### WHAT IS BEING ASKED
Output every line below exactly, please, omitting pictures.

==== STORED DATA

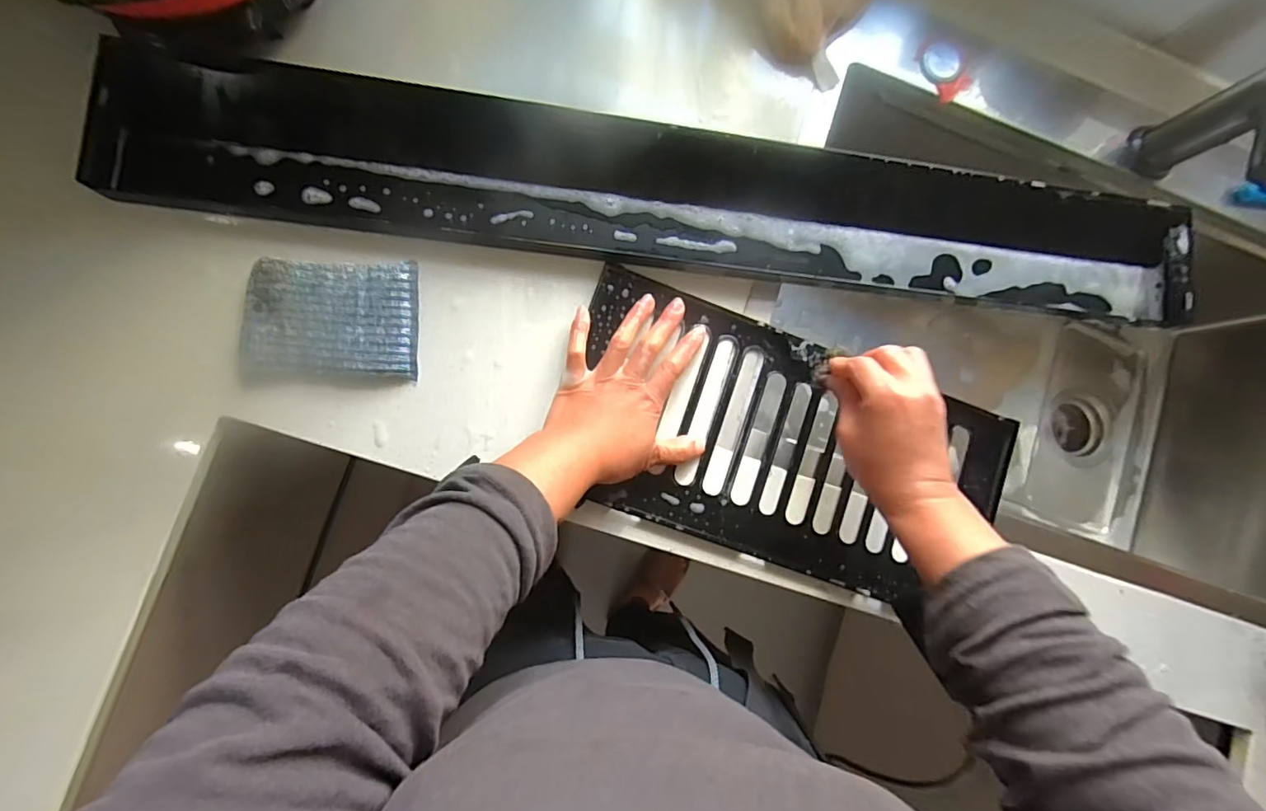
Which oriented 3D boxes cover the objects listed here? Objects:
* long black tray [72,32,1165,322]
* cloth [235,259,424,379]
[{"bbox_3d":[0.058,-0.170,0.441,0.882,0.032,0.116,4,86,-6],"label":"long black tray"},{"bbox_3d":[-0.228,-0.065,0.407,0.124,0.018,0.087,1,87,-7],"label":"cloth"}]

========

### SOLUTION FOR THIS PROBLEM
Which oriented 3D boxes cover the objects listed here? Objects:
* long black tray [72,32,1165,322]
* cloth [235,259,424,379]
[{"bbox_3d":[0.058,-0.170,0.441,0.882,0.032,0.116,4,86,-6],"label":"long black tray"},{"bbox_3d":[-0.228,-0.065,0.407,0.124,0.018,0.087,1,87,-7],"label":"cloth"}]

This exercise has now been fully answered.